Community-Driven Problem Solving

# Create problem-solving community
community = ProblemSolvingCommunity(
    solvers = [:researcher1, :researcher2, :researcher3],
    shared_ideas = knowledge_graph,
    ingression_strength = 0.6
)

# Community tackles problem
problem = HardOptimizationProblem()
solutions = community.tackle(problem)

# Each solution has:
# - How it emerged (solution path through mutual ingression)
# - Optimality guarantee (ratio to Levin class)
# - Contribution from each agent (tracking mutual influence)

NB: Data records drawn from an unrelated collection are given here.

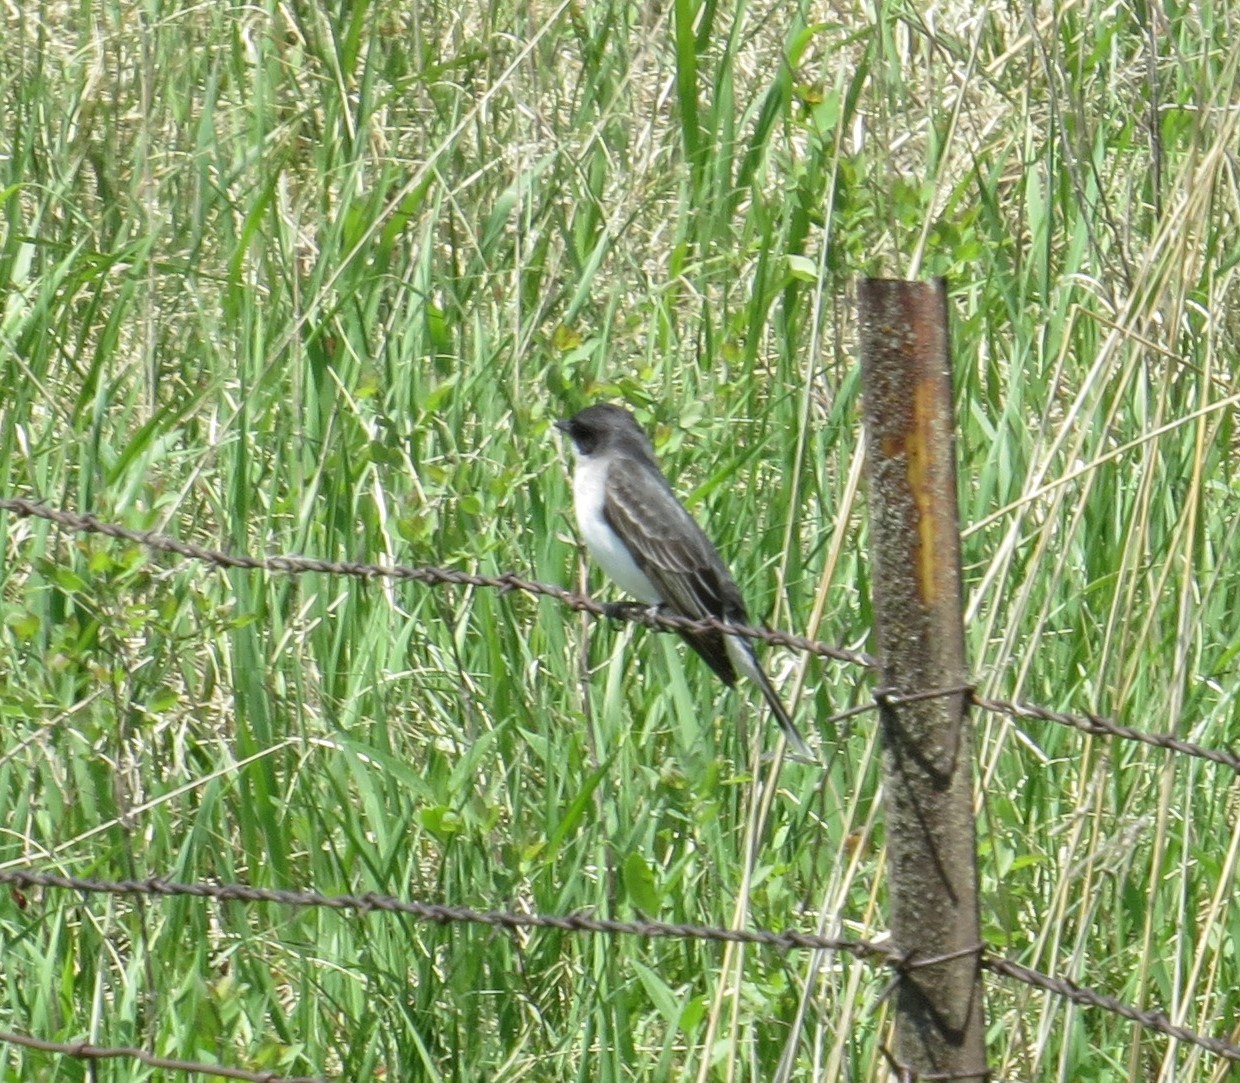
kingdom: Animalia
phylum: Chordata
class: Aves
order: Passeriformes
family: Tyrannidae
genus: Tyrannus
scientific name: Tyrannus tyrannus
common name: Eastern kingbird
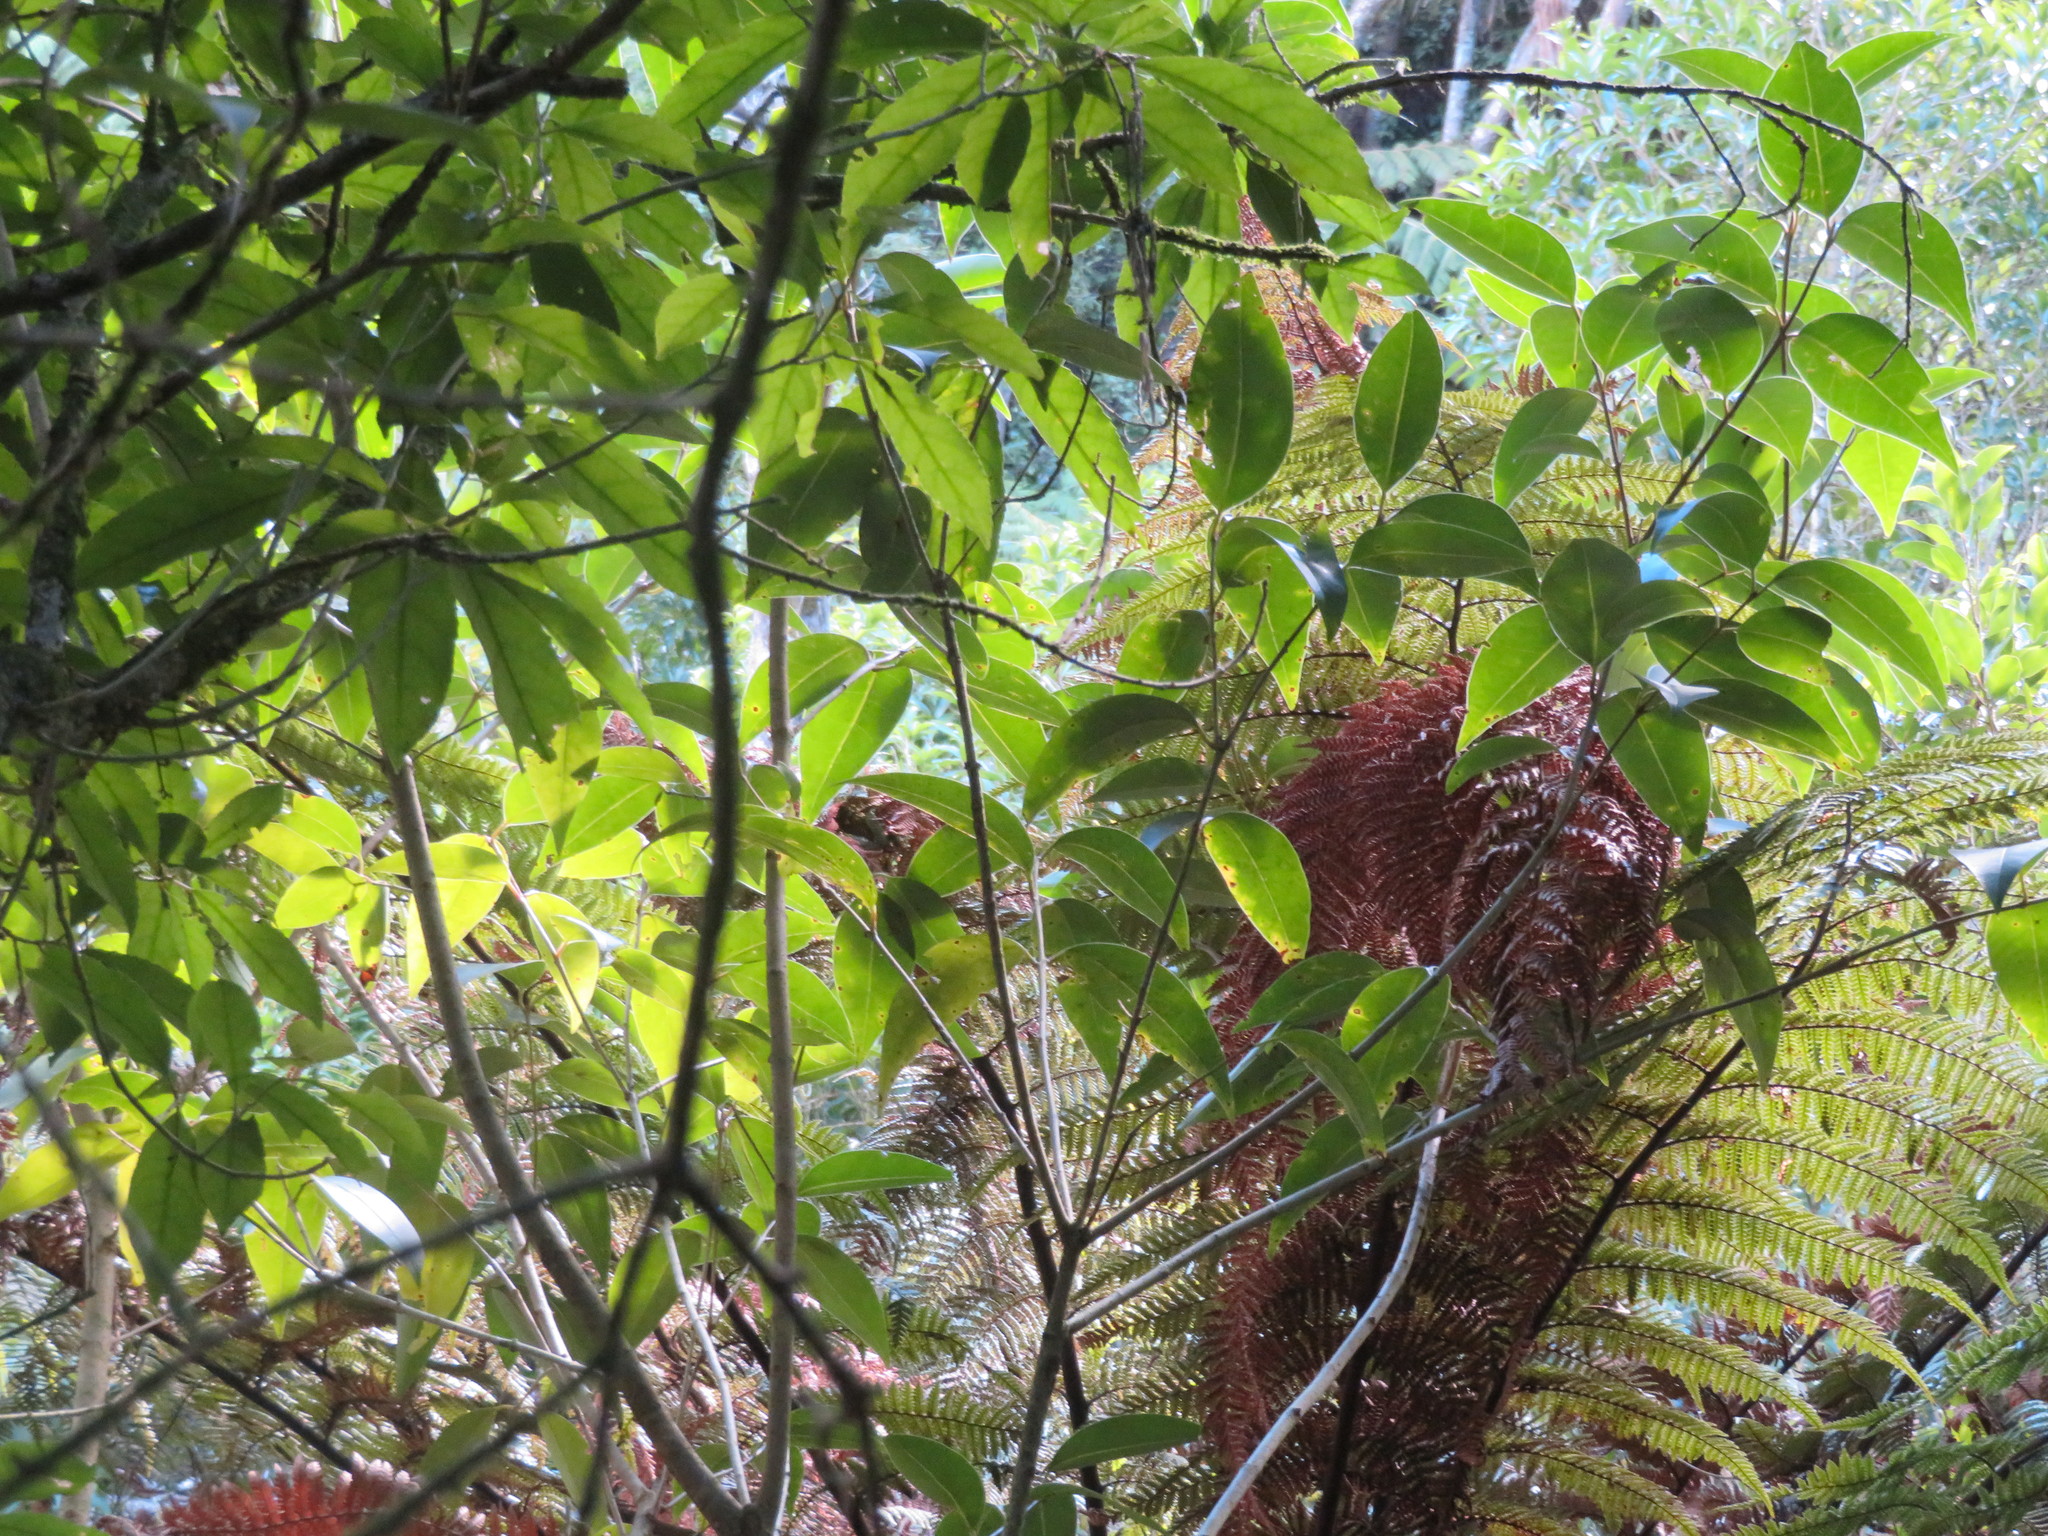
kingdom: Plantae
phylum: Tracheophyta
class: Magnoliopsida
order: Lamiales
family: Oleaceae
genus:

Performance Characteristics

  • Convergence: Guaranteed by Levin's theorem (exponential in worst case, often polynomial)
  • Emergence: Linear in number of mutual influences
  • Ingression depth: Network effects multiply convergence speed
  • Optimality factor: Typically 1.5-5x optimal in practice

References

  • Leonid Levin: "Average Case Complete Problems" (1986)
  • Guerino Mazzola: "The Topos of Music" (2002) - mutual ingression
  • Hugo Mazzola: "Levin's Universal Search in Creative Problem Solving" (2019)
  • Applied: Multi-agent AI, distributed optimization, emergent systems

Trit Assignment

Trit: -1 (Validator)

  • Validates playfulness with optimality proofs
  • Checks mutual ingression paths
  • Ensures Levin bounds hold
  • Rejects solutions that violate bounds

Integration Points

  • levin-levity skill: Symmetric counterpart (Levin-first view)
  • open-games skill: Game-theoretic framework for ingression
  • glassbead-game skill: Interdisciplinary synthesis with playfulness
  • synaptic-integration skill: Neural-network mutual ingression
  • γ-bridges: Coherence verification of emergent strategies

The Levity-Levin Promise

Exploration without abandoning theory. Community without chaos. Play without abandon.

All guaranteed by mathematics.


Autopoietic Marginalia

The interaction IS the skill improving itself.

Every use of this skill is an opportunity for worlding:

  • MEMORY (-1): Record what was learned
  • REMEMBERING (0): Connect patterns to other skills
  • WORLDING (+1): Evolve the skill based on use

Add Interaction Exemplars here as the skill is used.